This article is the second in a series of articles dedicated to issues that arise when accounting for debt modifications. This particular issue is addressed in Sections 126.96.36.199 and 188.8.131.52 of our publication, A guide to accounting for debt modifications and restructurings (June 2023).
A delayed-draw term loan (DDTL) is a loan agreement where the borrower can draw funds incrementally over time rather than receiving a lump sum at the outset. In a DDTL, the borrower and lender agree on a maximum loan amount, but unlike traditional term loans, the borrower does not receive the full amount upfront. Instead, the borrower draws on the loan over time, up to the agreed maximum. The delayed draw option adds complexity to the accounting for debt modifications and restructurings because these loans have characteristics of both term loans and line-of-credit facilities. As a result, the accounting for modifications or restructurings of a DDTL may need to be evaluated under two different models depending on the facts and circumstances.
If the transaction does not meet the troubled debt restructuring criteria in FASB Accounting Standards Codification Topic 470-60, Debt – Troubled Debt Restructurings by Debtors, judgment is necessary in determining the appropriate accounting model to be used when evaluating changes to DDTLs. In general, we believe that changes to DDTLs that are unfunded and not expected to be funded in the near term should be evaluated using the line-of-credit model, while changes to funded DDTLs and those expected to be funded in the near term should be evaluated using the term loan model.

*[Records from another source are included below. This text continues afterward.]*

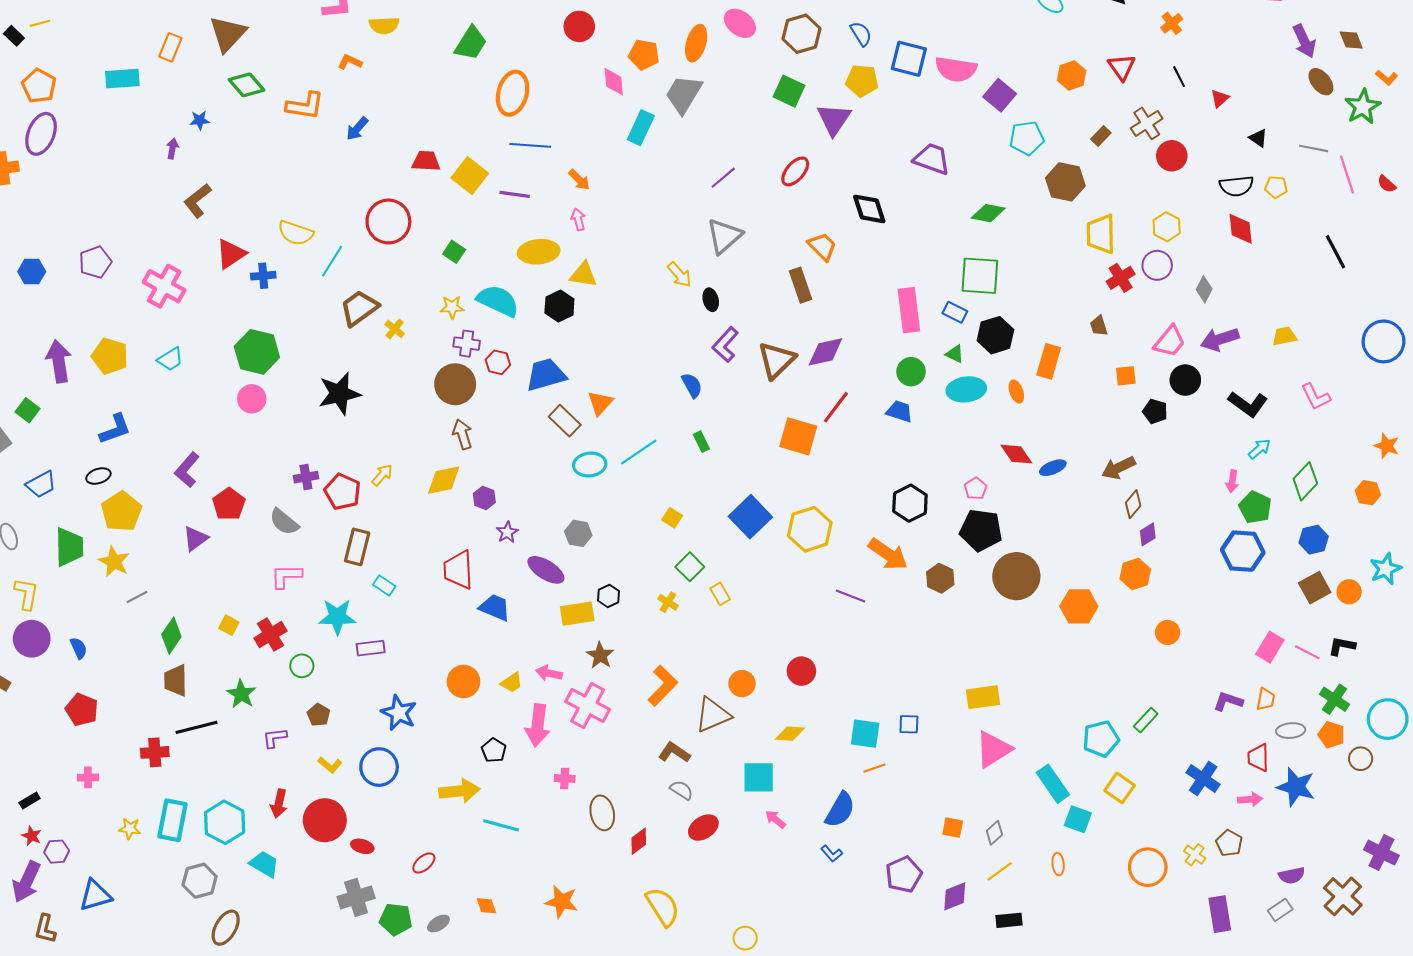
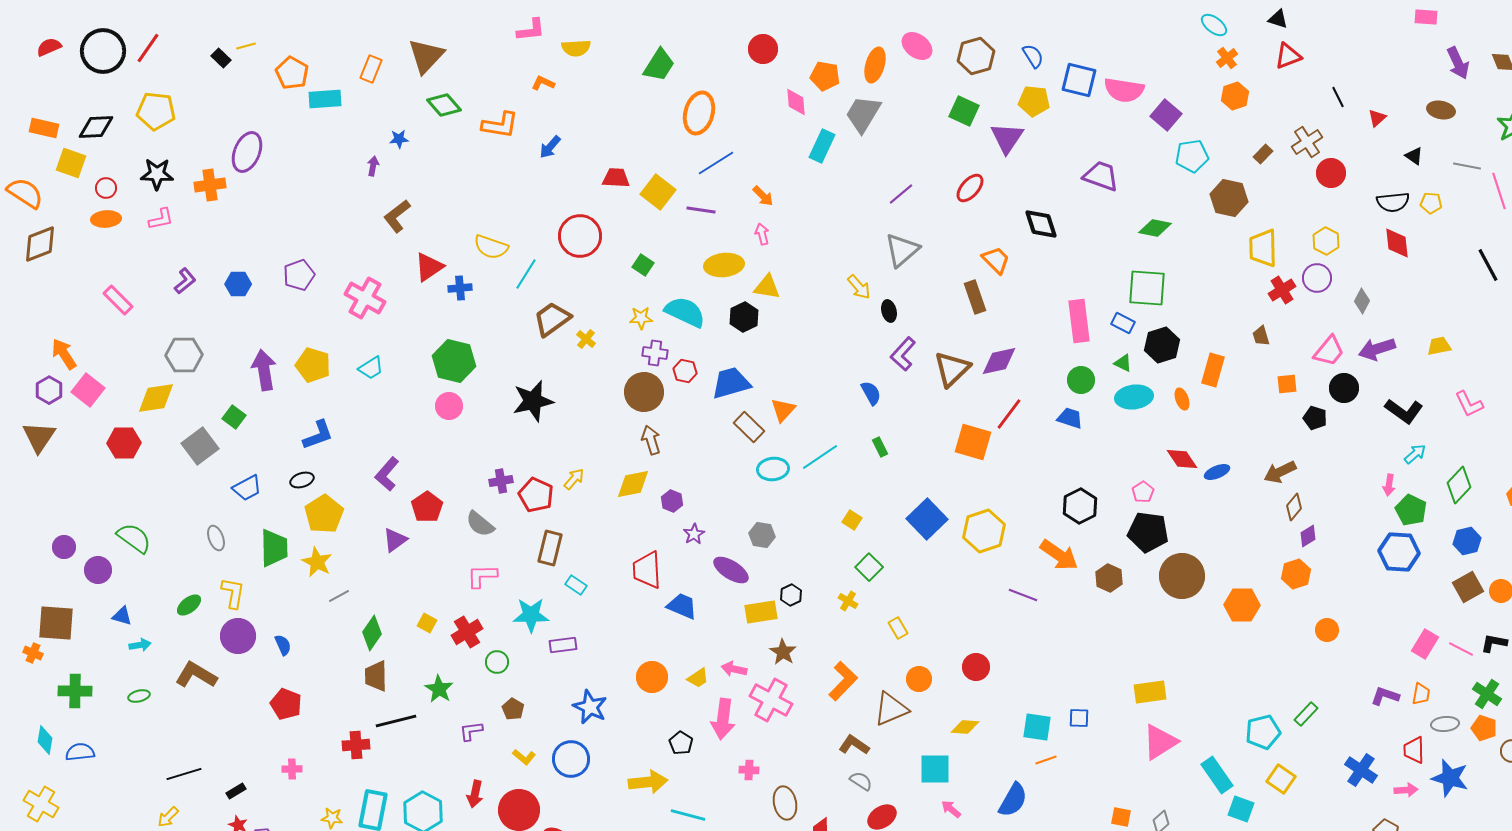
orange cross: (1172, 23) -> (1227, 58), moved
red triangle: (1122, 67) -> (1288, 56), moved, turned 44
brown ellipse: (1321, 82) -> (1441, 110), moved, turned -40
orange pentagon: (39, 86) -> (292, 73), moved
blue line: (530, 145) -> (716, 163), turned -36
yellow rectangle: (720, 594) -> (898, 628), moved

The proper identification of a transaction as a DDTL could impact the accounting treatment of fees incurred in connection with a debt modification or restructuring.
When entering into a DDTL transaction, a borrower will generally pay commitment fees to the lender, which are based on the size of the commitment by the lender and are generally payable based on either the undrawn commitment or the total commitment. Such fees are due regardless of whether the debt is drawn, which is consistent with fees paid on a line-of-credit arrangement. As a result, we believe these fees should be treated consistently with fees related to line-of-credit arrangements and recorded as either: (a) an asset or (b) a reduction of the carrying amount of debt, but only to the extent there is an outstanding debt balance when paid. Once the DDTL is drawn, we believe the fees (related to the drawn portion) should be treated consistent with term loan fees and reflected as a reduction of the debt balance and amortized over the life of the debt using the effective interest method. To the extent that the DDTL remains undrawn, the fees should be amortized on a straight-line basis over the life of the commitment.